- **HOW TO COMPLETE THIS TASK**: Down to the last line, restate the listing below exactly.

- **RECORDS**:
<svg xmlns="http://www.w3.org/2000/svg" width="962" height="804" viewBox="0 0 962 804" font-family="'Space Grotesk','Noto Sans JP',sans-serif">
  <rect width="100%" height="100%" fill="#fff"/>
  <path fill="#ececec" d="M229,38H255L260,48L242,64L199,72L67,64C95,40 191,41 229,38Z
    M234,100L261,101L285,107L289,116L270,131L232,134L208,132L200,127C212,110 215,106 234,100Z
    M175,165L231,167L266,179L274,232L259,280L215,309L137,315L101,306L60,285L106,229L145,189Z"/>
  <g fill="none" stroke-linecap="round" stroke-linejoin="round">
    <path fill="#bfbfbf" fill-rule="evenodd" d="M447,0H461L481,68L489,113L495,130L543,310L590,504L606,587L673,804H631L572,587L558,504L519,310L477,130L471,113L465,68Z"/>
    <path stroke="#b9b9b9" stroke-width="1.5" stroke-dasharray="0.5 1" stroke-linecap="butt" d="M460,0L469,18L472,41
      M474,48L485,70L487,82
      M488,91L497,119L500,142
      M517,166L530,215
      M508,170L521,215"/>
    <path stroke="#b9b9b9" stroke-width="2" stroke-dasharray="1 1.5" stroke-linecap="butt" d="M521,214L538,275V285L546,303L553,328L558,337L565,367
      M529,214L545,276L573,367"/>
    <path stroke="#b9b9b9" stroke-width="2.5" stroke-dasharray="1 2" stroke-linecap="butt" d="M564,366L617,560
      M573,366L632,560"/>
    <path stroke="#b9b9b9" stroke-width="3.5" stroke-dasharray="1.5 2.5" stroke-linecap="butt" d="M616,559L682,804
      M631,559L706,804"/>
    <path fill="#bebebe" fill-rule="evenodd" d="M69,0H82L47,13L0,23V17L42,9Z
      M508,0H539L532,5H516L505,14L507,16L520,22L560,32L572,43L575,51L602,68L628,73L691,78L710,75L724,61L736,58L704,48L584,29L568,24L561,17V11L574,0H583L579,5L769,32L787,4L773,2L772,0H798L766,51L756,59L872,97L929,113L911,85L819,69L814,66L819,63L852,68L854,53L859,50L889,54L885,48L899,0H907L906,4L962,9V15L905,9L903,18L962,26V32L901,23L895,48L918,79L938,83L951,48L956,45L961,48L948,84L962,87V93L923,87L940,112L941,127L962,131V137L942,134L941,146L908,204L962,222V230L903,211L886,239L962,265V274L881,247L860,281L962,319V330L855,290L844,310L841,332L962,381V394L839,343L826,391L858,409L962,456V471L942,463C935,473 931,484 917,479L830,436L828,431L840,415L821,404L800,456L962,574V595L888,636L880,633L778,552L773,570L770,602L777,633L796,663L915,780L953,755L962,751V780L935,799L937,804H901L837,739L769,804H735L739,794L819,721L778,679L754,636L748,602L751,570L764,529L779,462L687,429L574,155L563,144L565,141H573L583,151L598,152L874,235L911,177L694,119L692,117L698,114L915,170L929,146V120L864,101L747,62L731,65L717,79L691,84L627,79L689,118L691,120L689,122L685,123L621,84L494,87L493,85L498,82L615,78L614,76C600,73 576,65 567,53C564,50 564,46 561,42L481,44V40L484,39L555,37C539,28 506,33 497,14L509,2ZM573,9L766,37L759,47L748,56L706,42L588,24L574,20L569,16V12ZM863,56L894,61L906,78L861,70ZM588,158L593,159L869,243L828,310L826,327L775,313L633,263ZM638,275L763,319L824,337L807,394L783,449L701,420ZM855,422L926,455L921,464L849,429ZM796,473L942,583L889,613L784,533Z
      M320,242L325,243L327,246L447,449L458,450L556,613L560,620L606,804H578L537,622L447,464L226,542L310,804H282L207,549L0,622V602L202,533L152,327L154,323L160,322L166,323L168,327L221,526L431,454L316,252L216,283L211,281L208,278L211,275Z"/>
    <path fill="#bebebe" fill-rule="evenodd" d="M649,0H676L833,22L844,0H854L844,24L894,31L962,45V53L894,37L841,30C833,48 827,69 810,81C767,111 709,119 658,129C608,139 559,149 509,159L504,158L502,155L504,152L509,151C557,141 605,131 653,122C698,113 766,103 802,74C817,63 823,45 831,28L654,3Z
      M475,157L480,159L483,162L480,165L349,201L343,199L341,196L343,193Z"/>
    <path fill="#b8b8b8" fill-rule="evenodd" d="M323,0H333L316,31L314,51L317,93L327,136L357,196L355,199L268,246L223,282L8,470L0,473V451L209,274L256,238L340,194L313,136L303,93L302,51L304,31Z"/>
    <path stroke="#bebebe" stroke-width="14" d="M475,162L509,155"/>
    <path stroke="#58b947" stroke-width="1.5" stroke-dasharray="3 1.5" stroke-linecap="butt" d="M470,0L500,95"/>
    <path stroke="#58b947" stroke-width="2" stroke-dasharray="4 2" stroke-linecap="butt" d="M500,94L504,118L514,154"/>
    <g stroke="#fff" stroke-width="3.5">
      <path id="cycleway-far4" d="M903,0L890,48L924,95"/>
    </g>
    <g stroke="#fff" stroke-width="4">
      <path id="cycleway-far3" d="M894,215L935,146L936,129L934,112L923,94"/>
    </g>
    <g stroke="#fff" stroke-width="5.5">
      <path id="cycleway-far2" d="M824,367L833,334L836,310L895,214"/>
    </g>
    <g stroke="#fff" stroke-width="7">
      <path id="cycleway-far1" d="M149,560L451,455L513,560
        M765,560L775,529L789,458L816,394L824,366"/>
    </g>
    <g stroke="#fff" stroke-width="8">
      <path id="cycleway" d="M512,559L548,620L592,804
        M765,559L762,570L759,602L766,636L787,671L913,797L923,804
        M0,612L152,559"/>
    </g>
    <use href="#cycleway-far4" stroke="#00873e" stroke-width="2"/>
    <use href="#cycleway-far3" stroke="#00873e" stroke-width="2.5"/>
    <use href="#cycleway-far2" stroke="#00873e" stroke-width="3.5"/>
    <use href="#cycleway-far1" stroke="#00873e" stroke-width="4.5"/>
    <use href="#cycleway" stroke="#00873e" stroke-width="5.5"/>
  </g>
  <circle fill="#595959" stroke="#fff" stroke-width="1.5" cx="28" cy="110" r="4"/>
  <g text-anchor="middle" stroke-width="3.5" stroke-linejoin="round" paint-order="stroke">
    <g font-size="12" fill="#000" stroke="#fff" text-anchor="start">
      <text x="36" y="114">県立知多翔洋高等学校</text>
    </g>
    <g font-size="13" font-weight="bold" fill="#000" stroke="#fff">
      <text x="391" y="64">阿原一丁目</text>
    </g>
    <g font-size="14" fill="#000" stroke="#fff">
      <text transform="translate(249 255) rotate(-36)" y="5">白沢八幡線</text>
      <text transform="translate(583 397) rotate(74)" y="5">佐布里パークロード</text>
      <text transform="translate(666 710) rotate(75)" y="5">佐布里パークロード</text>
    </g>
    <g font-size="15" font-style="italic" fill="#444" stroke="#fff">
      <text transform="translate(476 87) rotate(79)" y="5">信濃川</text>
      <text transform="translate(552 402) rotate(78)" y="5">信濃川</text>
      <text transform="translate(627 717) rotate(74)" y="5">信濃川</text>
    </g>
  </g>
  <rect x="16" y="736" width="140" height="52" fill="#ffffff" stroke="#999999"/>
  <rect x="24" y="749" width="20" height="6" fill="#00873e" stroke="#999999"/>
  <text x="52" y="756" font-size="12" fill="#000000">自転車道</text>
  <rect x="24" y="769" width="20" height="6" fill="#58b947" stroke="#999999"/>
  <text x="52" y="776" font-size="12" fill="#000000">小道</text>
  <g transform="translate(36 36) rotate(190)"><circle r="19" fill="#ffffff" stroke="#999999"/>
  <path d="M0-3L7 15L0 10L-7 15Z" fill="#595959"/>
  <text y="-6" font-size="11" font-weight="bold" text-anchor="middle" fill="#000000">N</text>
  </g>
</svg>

- **RESPONSE**:
<svg xmlns="http://www.w3.org/2000/svg" width="962" height="804" viewBox="0 0 962 804" font-family="'Space Grotesk','Noto Sans JP',sans-serif">
  <rect width="100%" height="100%" fill="#fff"/>
  <path fill="#ececec" d="M229,38H255L260,48L242,64L199,72L67,64C95,40 191,41 229,38Z
    M234,100L261,101L285,107L289,116L270,131L232,134L208,132L200,127C212,110 215,106 234,100Z
    M175,165L231,167L266,179L274,232L259,280L215,309L137,315L101,306L60,285L106,229L145,189Z"/>
  <g fill="none" stroke-linecap="round" stroke-linejoin="round">
    <path fill="#bfbfbf" fill-rule="evenodd" d="M447,0H461L481,68L489,113L495,130L543,310L590,504L606,587L673,804H631L572,587L558,504L519,310L477,130L471,113L465,68Z"/>
    <path stroke="#b9b9b9" stroke-width="1.5" stroke-dasharray="0.5 1" stroke-linecap="butt" d="M460,0L469,18L472,41
      M474,48L485,70L487,82
      M488,91L497,119L500,142
      M517,166L530,215
      M508,170L521,215"/>
    <path stroke="#b9b9b9" stroke-width="2" stroke-dasharray="1 1.5" stroke-linecap="butt" d="M521,214L538,275V285L546,303L553,328L558,337L565,367
      M529,214L545,276L573,367"/>
    <path stroke="#b9b9b9" stroke-width="2.5" stroke-dasharray="1 2" stroke-linecap="butt" d="M564,366L617,560
      M573,366L632,560"/>
    <path stroke="#b9b9b9" stroke-width="3.5" stroke-dasharray="1.5 2.5" stroke-linecap="butt" d="M616,559L682,804
      M631,559L706,804"/>
    <path fill="#bebebe" fill-rule="evenodd" d="M69,0H82L47,13L0,23V17L42,9Z
      M508,0H539L532,5H516L505,14L507,16L520,22L560,32L572,43L575,51L602,68L628,73L691,78L710,75L724,61L736,58L704,48L584,29L568,24L561,17V11L574,0H583L579,5L769,32L787,4L773,2L772,0H798L766,51L756,59L872,97L929,113L911,85L819,69L814,66L819,63L852,68L854,53L859,50L889,54L885,48L899,0H907L906,4L962,9V15L905,9L903,18L962,26V32L901,23L895,48L918,79L938,83L951,48L956,45L961,48L948,84L962,87V93L923,87L940,112L941,127L962,131V137L942,134L941,146L908,204L962,222V230L903,211L886,239L962,265V274L881,247L860,281L962,319V330L855,290L844,310L841,332L962,381V394L839,343L826,391L858,409L962,456V471L942,463C935,473 931,484 917,479L830,436L828,431L840,415L821,404L800,456L962,574V595L888,636L880,633L778,552L773,570L770,602L777,633L796,663L915,780L953,755L962,751V780L935,799L937,804H901L837,739L769,804H735L739,794L819,721L778,679L754,636L748,602L751,570L764,529L779,462L687,429L574,155L563,144L565,141H573L583,151L598,152L874,235L911,177L694,119L692,117L698,114L915,170L929,146V120L864,101L747,62L731,65L717,79L691,84L627,79L689,118L691,120L689,122L685,123L621,84L494,87L493,85L498,82L615,78L614,76C600,73 576,65 567,53C564,50 564,46 561,42L481,44V40L484,39L555,37C539,28 506,33 497,14L509,2ZM573,9L766,37L759,47L748,56L706,42L588,24L574,20L569,16V12ZM863,56L894,61L906,78L861,70ZM588,158L593,159L869,243L828,310L826,327L775,313L633,263ZM638,275L763,319L824,337L807,394L783,449L701,420ZM855,422L926,455L921,464L849,429ZM796,473L942,583L889,613L784,533Z
      M320,242L325,243L327,246L447,449L458,450L556,613L560,620L606,804H578L537,622L447,464L226,542L310,804H282L207,549L0,622V602L202,533L152,327L154,323L160,322L166,323L168,327L221,526L431,454L316,252L216,283L211,281L208,278L211,275Z"/>
    <path fill="#bebebe" fill-rule="evenodd" d="M649,0H676L833,22L844,0H854L844,24L894,31L962,45V53L894,37L841,30C833,48 827,69 810,81C767,111 709,119 658,129C608,139 559,149 509,159L504,158L502,155L504,152L509,151C557,141 605,131 653,122C698,113 766,103 802,74C817,63 823,45 831,28L654,3Z
      M475,157L480,159L483,162L480,165L349,201L343,199L341,196L343,193Z"/>
    <path fill="#b8b8b8" fill-rule="evenodd" d="M323,0H333L316,31L314,51L317,93L327,136L357,196L355,199L268,246L223,282L8,470L0,473V451L209,274L256,238L340,194L313,136L303,93L302,51L304,31Z"/>
    <path stroke="#bebebe" stroke-width="14" d="M475,162L509,155"/>
    <path stroke="#58b947" stroke-width="1.5" stroke-dasharray="3 1.5" stroke-linecap="butt" d="M470,0L500,95"/>
    <path stroke="#58b947" stroke-width="2" stroke-dasharray="4 2" stroke-linecap="butt" d="M500,94L504,118L514,154"/>
    <g stroke="#fff" stroke-width="3.5">
      <path id="cycleway-far4" d="M903,0L890,48L924,95"/>
    </g>
    <g stroke="#fff" stroke-width="4">
      <path id="cycleway-far3" d="M894,215L935,146L936,129L934,112L923,94"/>
    </g>
    <g stroke="#fff" stroke-width="5.5">
      <path id="cycleway-far2" d="M824,367L833,334L836,310L895,214"/>
    </g>
    <g stroke="#fff" stroke-width="7">
      <path id="cycleway-far1" d="M149,560L451,455L513,560
        M765,560L775,529L789,458L816,394L824,366"/>
    </g>
    <g stroke="#fff" stroke-width="8">
      <path id="cycleway" d="M512,559L548,620L592,804
        M765,559L762,570L759,602L766,636L787,671L913,797L923,804
        M0,612L152,559"/>
    </g>
    <use href="#cycleway-far4" stroke="#00873e" stroke-width="2"/>
    <use href="#cycleway-far3" stroke="#00873e" stroke-width="2.5"/>
    <use href="#cycleway-far2" stroke="#00873e" stroke-width="3.5"/>
    <use href="#cycleway-far1" stroke="#00873e" stroke-width="4.5"/>
    <use href="#cycleway" stroke="#00873e" stroke-width="5.5"/>
  </g>
  <circle fill="#595959" stroke="#fff" stroke-width="1.5" cx="28" cy="110" r="4"/>
  <g text-anchor="middle" stroke-width="3.5" stroke-linejoin="round" paint-order="stroke">
    <g font-size="12" fill="#000" stroke="#fff" text-anchor="start">
      <text x="36" y="114">県立知多翔洋高等学校</text>
    </g>
    <g font-size="13" font-weight="bold" fill="#000" stroke="#fff">
      <text x="391" y="64">阿原一丁目</text>
    </g>
    <g font-size="14" fill="#000" stroke="#fff">
      <text transform="translate(249 255) rotate(-36)" y="5">白沢八幡線</text>
      <text transform="translate(583 397) rotate(74)" y="5">佐布里パークロード</text>
      <text transform="translate(666 710) rotate(75)" y="5">佐布里パークロード</text>
    </g>
    <g font-size="15" font-style="italic" fill="#444" stroke="#fff">
      <text transform="translate(476 87) rotate(79)" y="5">信濃川</text>
      <text transform="translate(552 402) rotate(78)" y="5">信濃川</text>
      <text transform="translate(627 717) rotate(74)" y="5">信濃川</text>
    </g>
  </g>
  <rect x="16" y="736" width="140" height="52" fill="#ffffff" stroke="#999999"/>
  <rect x="24" y="749" width="20" height="6" fill="#00873e" stroke="#999999"/>
  <text x="52" y="756" font-size="12" fill="#000000">自転車道</text>
  <rect x="24" y="769" width="20" height="6" fill="#58b947" stroke="#999999"/>
  <text x="52" y="776" font-size="12" fill="#000000">小道</text>
  <g transform="translate(36 36) rotate(190)"><circle r="19" fill="#ffffff" stroke="#999999"/>
  <path d="M0-3L7 15L0 10L-7 15Z" fill="#595959"/>
  <text y="-6" font-size="11" font-weight="bold" text-anchor="middle" fill="#000000">N</text>
  </g>
</svg>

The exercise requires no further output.